Friday, July 08, 2011

Bahrain

Back to the second of the two meetings I chaired this week in the Palace of Westminster, on the political and human rights situation in Bahrain. In my introductory remarks I said that the situation now was worse than in the nineties, when also there had been widespread detention without trial. Now, there were soldiers shooting people on the streets, a foreign occupation force, show trials and arbitrary imprisonment of the whole leadership of the opposition. Although the King was trying to create an artificial dialogue, the situation had gone beyond the point of no return. Referring to the Foreign Secretary's letter, I said it was disappointing that ministers were still talking about reinvigorating a dialogue after the thousands had been arrested and many had been tortured, the opposition had been emasculated and their supporters and suspected supporters in the professions including doctors, engineers and nurses had been sacked.

Then we had a good conversation with Nabeel Rajab, the President of the Bahrain Centre for Human Rights, about the deteriorating human rights situation in Bahrain. He said:

"I hope to be able to speak without being disconnected by the government as they have always done. Bahrain has witnessed crimes against humanity, including systematic torture, people fired from work, students dismissed from universities, doctors, nurses, bloggers and athletes. The government was practising sectarian cleansing against the Shi'a by targeting them in their work place and places of worship. Mosques were destroyed and houses raided. The government does not depend on its own people for security but on people from Syria, Yemen and Pakistan. In the past few weeks more mercenaries came from Pakistan. Thousands of people have been targeted either by sacking or arrest".

"We believe that the dialogue is an attempt to mislead the international community. The ruling family is not represented in this dialogue. The participants are groups created by government to look like human rights or political groups. Opposition parties represent less than 15 percent. No positive outcome is expected from these meetings. A fact finding mission by the International Commission for Human Rights is needed. The committee formed by the king to investigate torture and unlawful detention is going to Bahrain in July, including Nigel Rodley and Sharif Bassiouni as chair. I have been told that they would be given total access to victims, would have unmonitored access anywhere without supervision by security forces. But also I believe that if they saw any attempt to interfere they would abdicate. This is a high stakes game. The King plays for time, as he has done before. Last year he agreed to allow a delegation from UK to visit Bahrain to investigate human rights abuses but when the pressure went away he stopped the delegation. The team would have included Lord Ramsbotham, the former Chief Inspector of Prisons who was a distinguished military officer" .

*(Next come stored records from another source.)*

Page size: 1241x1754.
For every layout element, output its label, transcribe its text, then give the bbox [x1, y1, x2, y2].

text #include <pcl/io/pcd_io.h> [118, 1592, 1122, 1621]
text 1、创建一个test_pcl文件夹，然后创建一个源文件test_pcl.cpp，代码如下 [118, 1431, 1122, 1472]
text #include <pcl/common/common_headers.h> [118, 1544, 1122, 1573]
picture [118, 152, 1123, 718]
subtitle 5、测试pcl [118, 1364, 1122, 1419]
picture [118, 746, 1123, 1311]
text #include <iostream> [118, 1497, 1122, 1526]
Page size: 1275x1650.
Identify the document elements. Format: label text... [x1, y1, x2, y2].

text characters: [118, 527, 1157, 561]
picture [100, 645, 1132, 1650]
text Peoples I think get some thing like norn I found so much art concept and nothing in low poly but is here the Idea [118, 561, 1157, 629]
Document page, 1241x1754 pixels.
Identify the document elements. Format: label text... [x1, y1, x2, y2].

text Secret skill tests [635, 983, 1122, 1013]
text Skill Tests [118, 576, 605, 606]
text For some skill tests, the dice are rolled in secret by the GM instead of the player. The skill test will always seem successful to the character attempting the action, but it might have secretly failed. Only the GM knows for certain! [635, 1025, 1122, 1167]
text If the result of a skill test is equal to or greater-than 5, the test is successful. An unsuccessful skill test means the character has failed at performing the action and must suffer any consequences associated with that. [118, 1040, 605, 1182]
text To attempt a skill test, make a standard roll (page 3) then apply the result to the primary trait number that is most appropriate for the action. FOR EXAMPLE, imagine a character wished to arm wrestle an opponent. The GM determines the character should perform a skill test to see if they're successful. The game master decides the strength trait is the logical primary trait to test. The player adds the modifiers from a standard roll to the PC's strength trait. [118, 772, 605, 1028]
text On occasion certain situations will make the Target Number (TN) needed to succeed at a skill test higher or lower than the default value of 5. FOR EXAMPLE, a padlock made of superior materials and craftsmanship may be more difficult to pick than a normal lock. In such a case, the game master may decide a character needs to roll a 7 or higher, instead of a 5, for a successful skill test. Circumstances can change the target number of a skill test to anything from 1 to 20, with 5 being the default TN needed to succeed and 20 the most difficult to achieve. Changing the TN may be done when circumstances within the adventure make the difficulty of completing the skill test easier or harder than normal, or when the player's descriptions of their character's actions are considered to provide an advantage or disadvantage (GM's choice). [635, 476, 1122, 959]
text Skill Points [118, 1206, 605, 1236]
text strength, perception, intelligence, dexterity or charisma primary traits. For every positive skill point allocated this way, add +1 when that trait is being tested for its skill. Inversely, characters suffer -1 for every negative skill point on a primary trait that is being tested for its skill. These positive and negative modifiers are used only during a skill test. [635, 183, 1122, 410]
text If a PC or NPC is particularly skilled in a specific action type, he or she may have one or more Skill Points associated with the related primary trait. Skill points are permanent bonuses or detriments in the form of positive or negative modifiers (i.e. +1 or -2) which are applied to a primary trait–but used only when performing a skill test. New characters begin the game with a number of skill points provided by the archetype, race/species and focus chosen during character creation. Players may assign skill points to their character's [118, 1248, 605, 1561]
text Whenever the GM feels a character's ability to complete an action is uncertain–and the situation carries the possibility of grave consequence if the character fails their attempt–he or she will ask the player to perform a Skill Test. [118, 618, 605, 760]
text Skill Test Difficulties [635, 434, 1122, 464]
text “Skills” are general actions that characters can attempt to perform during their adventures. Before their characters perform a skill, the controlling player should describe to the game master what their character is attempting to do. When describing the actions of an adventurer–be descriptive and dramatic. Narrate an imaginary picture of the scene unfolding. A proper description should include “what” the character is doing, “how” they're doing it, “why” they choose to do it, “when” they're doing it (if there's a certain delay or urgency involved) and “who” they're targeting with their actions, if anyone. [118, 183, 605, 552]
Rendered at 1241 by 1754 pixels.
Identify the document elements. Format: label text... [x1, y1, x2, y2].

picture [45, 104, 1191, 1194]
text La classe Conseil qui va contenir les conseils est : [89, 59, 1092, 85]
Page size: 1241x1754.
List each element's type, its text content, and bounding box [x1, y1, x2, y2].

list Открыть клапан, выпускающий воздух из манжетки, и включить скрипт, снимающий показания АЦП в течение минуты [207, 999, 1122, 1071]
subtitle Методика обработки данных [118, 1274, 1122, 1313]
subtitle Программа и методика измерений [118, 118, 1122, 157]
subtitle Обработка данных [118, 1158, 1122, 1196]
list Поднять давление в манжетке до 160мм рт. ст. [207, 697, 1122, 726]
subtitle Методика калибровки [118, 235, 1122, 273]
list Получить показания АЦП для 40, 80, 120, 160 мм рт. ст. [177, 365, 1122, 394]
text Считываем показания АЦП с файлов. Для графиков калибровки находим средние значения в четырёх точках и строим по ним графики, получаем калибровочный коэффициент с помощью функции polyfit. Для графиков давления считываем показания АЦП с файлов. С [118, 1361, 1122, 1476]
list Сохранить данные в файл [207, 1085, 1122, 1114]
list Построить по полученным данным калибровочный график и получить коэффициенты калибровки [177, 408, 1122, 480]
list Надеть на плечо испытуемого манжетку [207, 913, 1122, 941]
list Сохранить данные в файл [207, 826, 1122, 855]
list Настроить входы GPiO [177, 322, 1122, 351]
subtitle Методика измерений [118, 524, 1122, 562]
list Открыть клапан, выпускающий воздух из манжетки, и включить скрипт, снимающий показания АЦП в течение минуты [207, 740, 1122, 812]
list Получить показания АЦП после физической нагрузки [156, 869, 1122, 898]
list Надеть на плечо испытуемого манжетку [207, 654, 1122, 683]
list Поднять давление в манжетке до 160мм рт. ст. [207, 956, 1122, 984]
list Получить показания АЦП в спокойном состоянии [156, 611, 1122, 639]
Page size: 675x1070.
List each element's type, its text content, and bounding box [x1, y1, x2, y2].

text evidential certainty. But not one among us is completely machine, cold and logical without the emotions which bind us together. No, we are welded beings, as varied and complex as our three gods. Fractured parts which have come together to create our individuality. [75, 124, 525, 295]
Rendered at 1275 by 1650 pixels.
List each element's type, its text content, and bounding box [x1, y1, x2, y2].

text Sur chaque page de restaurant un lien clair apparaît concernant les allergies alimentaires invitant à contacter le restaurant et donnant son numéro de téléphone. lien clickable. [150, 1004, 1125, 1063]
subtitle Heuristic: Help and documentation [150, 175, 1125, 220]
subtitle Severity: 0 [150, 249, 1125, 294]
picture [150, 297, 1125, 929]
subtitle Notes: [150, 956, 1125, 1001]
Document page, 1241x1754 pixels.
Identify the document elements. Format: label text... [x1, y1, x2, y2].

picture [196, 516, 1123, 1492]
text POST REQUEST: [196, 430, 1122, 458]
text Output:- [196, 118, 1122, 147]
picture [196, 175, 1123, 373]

"The committee formed by the King is an attempt to distance himself from responsibility. He is the one who had given orders. The Committee hasn't contacted us but we will be happy to give them information about all the cases we have".

Other speakers were Finnian Cunningham, an Irish freelance journalist who was expelled from Bahrain by the Al Khalifa regime in June; Hussain Abdulla, a human rights activist from the US, and Noor from Sweden, formerly Elisabeth Hjordis, who was working as a volunteer at the Salmaniya Hospital when the attack by the Saudi and Al Khalifa forces occupied it.

A fuller account of the proceedings will be produced in a few days' time.